> _Texto para análise_:
Lá na cidade alemã de Hamburgo, resolveram moer carnes duras, moldá-las e temperá-las para não estragar. A receita ficou famosa e conhecida como o “bife de Hamburgo”, que chegava a ser carregado entre a sela e o lombo do cavalo. Foi levado para os Estados Unidos pelos marinheiros, ganhando em seguida uma roupa nova, o pão. A praticidadedo preparo e consumo era perfeita para servir muita gente, não só em eventos, mas no trabalho. Era tempo de revolução industrial e até a comida tinha que ser feita por linha de montagem. Logo vieram as grandes redes de lanchonetes e o hambúrguer espalhou-se por esse triste mundo fast food em que estamos vivendo.
Noutra cidade alemã, Frankfurt, a turma gostava muito de salsicha, linguiça e coisa e tal. Diz a lenda que um vendedor de salsicha de rua procurava uma embalagem para servi-la aos clientes. Aí tiveram a ideia brilhante de usar um pão e o sucesso foi imediato. Só foi batizado de “hot dog - cachorro quente” quando desembarcou nos EUA, em alusão ao cachorro Bassê, também de origem alemã e que realmente parece uma salsicha ambulante.
Receita e modo de consumo de comida que saíram para o mundo sempre variam bastante. Aqui no Brasil, então, aparece cada coisa dentro do sanduíche que dá até medo. Ao contrário dos americanos, que costumam comer seu hot dog apenas com mostarda, ketchup e conserva de pepino (ou repolho), por aqui colocam de tudo, milho e batata (como em Minas), ovo de codorna (como no Rio) e até purê de batata (como em São Paulo). Bairrismos à parte, prefiro a versão mineira, porém, substituindo a salsicha por uma linguiça. É uma troca bacana, tanto pelo sabor quanto pela questão alimentar, já que essas salsichas comuns não são nada saudáveis. Além do excesso de sal, sódio, corantes etc., aquela massa do recheio tem de tudo, menos carne. Um gole de vinho tinto no molho de tomate e uma semeada de salsinha fresca por cima do sanduíche também valem a pena.

> _Informações_:
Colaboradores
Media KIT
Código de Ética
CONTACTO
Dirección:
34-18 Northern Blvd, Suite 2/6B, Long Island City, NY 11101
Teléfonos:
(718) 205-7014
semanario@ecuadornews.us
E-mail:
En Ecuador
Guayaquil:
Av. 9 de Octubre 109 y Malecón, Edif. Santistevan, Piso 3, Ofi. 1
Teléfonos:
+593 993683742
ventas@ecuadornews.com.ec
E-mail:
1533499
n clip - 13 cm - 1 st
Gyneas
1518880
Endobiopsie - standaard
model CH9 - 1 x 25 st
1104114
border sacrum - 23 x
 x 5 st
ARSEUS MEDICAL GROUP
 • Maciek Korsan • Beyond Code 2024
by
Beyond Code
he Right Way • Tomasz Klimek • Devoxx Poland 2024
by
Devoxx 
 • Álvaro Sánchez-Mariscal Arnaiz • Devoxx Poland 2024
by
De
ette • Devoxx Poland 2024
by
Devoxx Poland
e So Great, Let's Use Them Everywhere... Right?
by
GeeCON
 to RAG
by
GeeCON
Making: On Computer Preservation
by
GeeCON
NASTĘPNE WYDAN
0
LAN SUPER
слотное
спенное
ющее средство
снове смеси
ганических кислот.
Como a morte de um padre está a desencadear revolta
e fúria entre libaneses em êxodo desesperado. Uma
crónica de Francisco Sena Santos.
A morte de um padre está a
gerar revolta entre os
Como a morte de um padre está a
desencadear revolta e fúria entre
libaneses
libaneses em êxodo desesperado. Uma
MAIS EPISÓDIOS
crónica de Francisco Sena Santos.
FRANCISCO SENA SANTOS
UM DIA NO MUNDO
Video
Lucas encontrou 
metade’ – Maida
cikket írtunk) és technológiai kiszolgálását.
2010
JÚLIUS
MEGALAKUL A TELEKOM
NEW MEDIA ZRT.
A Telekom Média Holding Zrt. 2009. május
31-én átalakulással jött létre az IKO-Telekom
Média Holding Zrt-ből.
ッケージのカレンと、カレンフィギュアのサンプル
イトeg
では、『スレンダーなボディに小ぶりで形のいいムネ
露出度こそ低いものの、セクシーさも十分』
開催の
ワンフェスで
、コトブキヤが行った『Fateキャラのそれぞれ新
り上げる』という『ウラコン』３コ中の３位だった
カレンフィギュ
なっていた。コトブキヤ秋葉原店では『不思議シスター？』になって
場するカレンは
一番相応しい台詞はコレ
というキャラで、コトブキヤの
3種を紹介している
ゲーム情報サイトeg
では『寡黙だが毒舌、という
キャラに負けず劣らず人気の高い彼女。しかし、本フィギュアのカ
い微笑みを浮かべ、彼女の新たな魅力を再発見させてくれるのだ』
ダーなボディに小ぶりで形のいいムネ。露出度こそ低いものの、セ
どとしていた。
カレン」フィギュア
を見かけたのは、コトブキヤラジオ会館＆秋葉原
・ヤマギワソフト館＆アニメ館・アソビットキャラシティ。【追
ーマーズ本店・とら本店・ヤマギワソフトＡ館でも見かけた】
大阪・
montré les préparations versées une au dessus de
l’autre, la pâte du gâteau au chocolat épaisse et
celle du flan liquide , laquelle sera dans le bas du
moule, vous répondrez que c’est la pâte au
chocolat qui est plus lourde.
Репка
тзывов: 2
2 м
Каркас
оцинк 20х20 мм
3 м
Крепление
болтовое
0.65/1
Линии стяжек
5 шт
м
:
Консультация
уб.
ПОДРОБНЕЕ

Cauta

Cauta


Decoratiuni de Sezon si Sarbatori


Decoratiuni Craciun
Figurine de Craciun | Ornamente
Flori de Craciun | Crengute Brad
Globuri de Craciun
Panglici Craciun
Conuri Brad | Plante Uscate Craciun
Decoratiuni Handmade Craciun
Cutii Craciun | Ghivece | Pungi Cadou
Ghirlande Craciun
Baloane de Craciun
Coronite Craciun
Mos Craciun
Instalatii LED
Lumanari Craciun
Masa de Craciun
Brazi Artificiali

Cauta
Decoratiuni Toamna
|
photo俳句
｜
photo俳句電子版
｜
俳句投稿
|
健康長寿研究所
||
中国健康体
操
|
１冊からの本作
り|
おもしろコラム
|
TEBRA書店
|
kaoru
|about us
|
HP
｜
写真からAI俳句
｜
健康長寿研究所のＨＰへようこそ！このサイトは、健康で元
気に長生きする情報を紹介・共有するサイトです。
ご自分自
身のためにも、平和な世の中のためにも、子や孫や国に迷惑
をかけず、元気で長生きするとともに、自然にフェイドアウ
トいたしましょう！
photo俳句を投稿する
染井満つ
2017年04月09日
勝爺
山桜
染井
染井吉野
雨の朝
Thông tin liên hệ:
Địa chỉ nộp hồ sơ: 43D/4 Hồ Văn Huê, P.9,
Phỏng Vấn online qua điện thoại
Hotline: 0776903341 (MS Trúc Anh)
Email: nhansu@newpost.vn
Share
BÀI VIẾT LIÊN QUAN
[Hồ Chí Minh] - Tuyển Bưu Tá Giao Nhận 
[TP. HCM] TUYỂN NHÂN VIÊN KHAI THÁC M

> _Aplique o que leu_:
A: No texto sobre o hambúrguer e o cachorro-quente, quem levou o bife de Hamburgo para os Estados Unidos?
B: Atualize o trecho do texto sobre o hambúrguer e o cachorro-quente que vai de "Noutra cidade alemã, Frankfurt, a" até "uma salsicha ambulante.", inclusive, trocando "a turma" por "o pessoal".
As linhas não têm nenhum papel nestas tarefas.

> _Resultados esperados_:
A: Os marinheiros.

B:
Noutra cidade alemã, Frankfurt, o pessoal gostava muito de salsicha, linguiça e coisa e tal. Diz a lenda que um vendedor de salsicha de rua procurava uma embalagem para servi-la aos clientes. Aí tiveram a ideia brilhante de usar um pão e o sucesso foi imediato. Só foi batizado de “hot dog - cachorro quente” quando desembarcou nos EUA, em alusão ao cachorro Bassê, também de origem alemã e que realmente parece uma salsicha ambulante.